LOS ANGELES, Calif.--There's a killer on the loose and Los Angeles is on edge--again.
This jaded city has witnessed every variety of killing, from Charles Manson and his helter-skelter spree to the Night Stalker's deadly nocturnal prowling and the random strikes of the Hillside Stranger, the Freeway Killer and the Grim Sleeper.
This one is different: The suspect is an ex-cop with an ax to grind, and he's allegedly targeting other cops. This one crosses the blue line, the one cops think separates the good guys from the bad.
This one picks at one of L.A.'s barely healed scabs, the scandals of the Los Angeles Police Department.
They began in March 1991, when George Holliday videotaped a gaggle of police officers kicking Rodney King and beating him with batons after a high-speed freeway chase. It ended, or so most people thought, in 2009 when a federal judge lifted a consent decree that threatened severe sanctions if the LAPD did not reform itself.
The subject of television and movie dramas since the 1960s and Jack Webb's "Dragnet,"--"Just the facts, ma'am"--the LAPD has long been a flash point for controversy. It is the nation's third-largest police force, but has far fewer officers per capita and square mile than the two largest forces, in New York and Chicago. Until about 15 years ago, the department's officers where overwhelmingly white.

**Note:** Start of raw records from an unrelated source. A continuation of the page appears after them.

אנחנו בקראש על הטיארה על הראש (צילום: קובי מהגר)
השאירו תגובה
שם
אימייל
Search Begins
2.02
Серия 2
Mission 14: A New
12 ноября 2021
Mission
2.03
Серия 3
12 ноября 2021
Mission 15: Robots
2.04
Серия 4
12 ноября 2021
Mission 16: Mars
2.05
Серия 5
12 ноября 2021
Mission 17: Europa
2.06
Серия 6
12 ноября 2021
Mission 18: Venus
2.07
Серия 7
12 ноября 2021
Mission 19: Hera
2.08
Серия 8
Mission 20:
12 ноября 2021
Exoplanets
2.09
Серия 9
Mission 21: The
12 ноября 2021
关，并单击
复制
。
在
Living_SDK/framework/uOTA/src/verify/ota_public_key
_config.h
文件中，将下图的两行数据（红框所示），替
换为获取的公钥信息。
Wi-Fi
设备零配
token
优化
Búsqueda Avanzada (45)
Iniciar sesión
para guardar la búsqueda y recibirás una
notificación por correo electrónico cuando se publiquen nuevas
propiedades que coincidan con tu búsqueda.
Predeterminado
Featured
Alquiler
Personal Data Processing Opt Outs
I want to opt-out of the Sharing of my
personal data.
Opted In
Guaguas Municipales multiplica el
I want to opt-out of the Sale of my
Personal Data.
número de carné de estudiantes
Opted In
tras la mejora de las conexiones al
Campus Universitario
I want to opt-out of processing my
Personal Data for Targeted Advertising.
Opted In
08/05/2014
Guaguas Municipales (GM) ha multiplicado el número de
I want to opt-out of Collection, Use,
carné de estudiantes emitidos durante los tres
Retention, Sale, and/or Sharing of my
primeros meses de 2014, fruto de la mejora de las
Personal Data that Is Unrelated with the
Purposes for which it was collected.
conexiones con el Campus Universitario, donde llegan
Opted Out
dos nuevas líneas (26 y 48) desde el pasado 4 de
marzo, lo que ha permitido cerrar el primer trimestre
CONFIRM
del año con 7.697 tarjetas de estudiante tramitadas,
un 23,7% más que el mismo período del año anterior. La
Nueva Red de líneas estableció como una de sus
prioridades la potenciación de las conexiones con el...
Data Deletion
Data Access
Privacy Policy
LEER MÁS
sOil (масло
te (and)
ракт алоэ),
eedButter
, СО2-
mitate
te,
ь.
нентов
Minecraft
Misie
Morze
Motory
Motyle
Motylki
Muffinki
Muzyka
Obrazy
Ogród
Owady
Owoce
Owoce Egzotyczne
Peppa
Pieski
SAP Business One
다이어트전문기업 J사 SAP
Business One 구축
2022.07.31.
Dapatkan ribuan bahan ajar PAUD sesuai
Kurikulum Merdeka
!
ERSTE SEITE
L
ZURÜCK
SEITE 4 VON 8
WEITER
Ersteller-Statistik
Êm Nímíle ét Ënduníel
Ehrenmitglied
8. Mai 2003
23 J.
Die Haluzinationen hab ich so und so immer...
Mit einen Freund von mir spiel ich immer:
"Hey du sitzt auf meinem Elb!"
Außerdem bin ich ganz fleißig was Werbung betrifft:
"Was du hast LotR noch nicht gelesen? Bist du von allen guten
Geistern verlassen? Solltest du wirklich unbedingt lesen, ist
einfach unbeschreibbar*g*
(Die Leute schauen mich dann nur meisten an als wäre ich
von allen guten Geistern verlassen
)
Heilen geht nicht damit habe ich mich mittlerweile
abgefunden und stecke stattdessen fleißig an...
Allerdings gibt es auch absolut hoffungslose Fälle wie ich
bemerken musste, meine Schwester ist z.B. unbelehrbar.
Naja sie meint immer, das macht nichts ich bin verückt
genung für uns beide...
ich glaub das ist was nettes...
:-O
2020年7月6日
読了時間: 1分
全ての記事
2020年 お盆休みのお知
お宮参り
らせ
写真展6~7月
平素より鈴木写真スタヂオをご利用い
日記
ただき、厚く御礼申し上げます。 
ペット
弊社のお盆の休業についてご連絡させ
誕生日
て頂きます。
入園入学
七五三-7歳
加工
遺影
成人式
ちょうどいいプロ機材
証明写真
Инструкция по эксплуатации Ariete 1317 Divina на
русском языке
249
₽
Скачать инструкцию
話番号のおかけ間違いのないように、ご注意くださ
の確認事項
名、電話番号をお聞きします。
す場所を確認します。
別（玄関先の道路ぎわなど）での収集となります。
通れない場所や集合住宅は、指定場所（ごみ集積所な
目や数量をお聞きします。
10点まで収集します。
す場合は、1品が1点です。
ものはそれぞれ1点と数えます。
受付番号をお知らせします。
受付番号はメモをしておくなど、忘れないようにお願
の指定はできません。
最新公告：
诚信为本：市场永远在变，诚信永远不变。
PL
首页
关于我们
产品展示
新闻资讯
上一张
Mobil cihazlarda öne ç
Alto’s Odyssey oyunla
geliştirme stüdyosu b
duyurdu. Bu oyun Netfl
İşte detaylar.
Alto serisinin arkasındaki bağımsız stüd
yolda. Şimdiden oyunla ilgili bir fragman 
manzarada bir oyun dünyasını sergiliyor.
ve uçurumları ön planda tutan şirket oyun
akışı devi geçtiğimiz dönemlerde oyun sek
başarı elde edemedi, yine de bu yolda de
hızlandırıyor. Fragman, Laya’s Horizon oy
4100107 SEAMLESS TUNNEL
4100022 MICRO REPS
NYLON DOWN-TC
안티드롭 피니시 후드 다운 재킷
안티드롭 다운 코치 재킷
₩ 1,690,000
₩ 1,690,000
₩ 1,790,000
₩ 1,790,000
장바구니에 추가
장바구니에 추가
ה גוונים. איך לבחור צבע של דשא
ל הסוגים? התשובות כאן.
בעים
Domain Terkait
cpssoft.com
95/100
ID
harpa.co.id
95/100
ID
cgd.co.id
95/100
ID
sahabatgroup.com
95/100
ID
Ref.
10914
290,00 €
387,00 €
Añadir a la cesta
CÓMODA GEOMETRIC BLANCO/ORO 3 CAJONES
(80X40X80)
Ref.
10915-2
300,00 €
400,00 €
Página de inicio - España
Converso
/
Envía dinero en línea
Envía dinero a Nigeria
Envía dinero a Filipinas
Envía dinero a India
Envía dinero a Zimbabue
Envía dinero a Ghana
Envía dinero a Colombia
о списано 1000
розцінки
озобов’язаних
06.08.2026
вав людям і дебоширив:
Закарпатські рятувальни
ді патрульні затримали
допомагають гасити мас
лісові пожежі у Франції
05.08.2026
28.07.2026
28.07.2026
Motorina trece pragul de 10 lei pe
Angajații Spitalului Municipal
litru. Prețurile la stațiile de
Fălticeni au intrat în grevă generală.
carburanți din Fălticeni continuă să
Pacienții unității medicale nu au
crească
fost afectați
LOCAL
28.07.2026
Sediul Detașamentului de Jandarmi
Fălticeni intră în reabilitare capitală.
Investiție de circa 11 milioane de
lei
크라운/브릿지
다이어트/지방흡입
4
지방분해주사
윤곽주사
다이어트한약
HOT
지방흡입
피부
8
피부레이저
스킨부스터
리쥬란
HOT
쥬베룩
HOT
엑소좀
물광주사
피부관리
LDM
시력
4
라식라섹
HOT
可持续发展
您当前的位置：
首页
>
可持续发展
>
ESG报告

A couple of decades of reform seemed to make things better. Officers of color were recruited, and the department worked on community relations. About a year ago, the force nailed one of its own: a female detective who killed her romantic rival in a cold case dating back 26 years.
At the time, officials spoke of an enlightened era in which the new LAPD could investigate the old LAPD. Even the loudest critics had mostly fallen silent in recent years.
Enter Christopher Jordan Dorner, a 33-year-old, 270-pound LAPD washout who is now the most hunted man in America. He is the suspect in three killings and has dredged up the LAPD scandals in a 6,000-word rant addressed to "America" and
"The department has not changed since the Rampart and Rodney King days," he wrote. "It has gotten worse. The consent decree should never have been lifted."
Dorner is angry about being fired by the LAPD. He is articulate and lucid enough to trigger flashbacks to a time not so long ago when patrol officers broke their world into two categories: "blue and everybody else."
It began in March 1991 when King, who died last year, was beaten by three LAPD patrol officers while a supervisor stood by. The officers were tried, and later acquitted of the most serious charges. The LAPD watched as parts of the city erupted in rioting that left 53 dead and damaged $1 billion worth of property.
An investigation revealed that racism, brutality and adversarial attitudes were so engrained that it didn't even occur to officers to hide them. The inquiry documented a culture in which cops openly talked with each other about beating suspects--"attitude adjustments," they called it--and labeled a group of African-Americans as "gorillas in the mist," a popular movie title during the Rodney King era.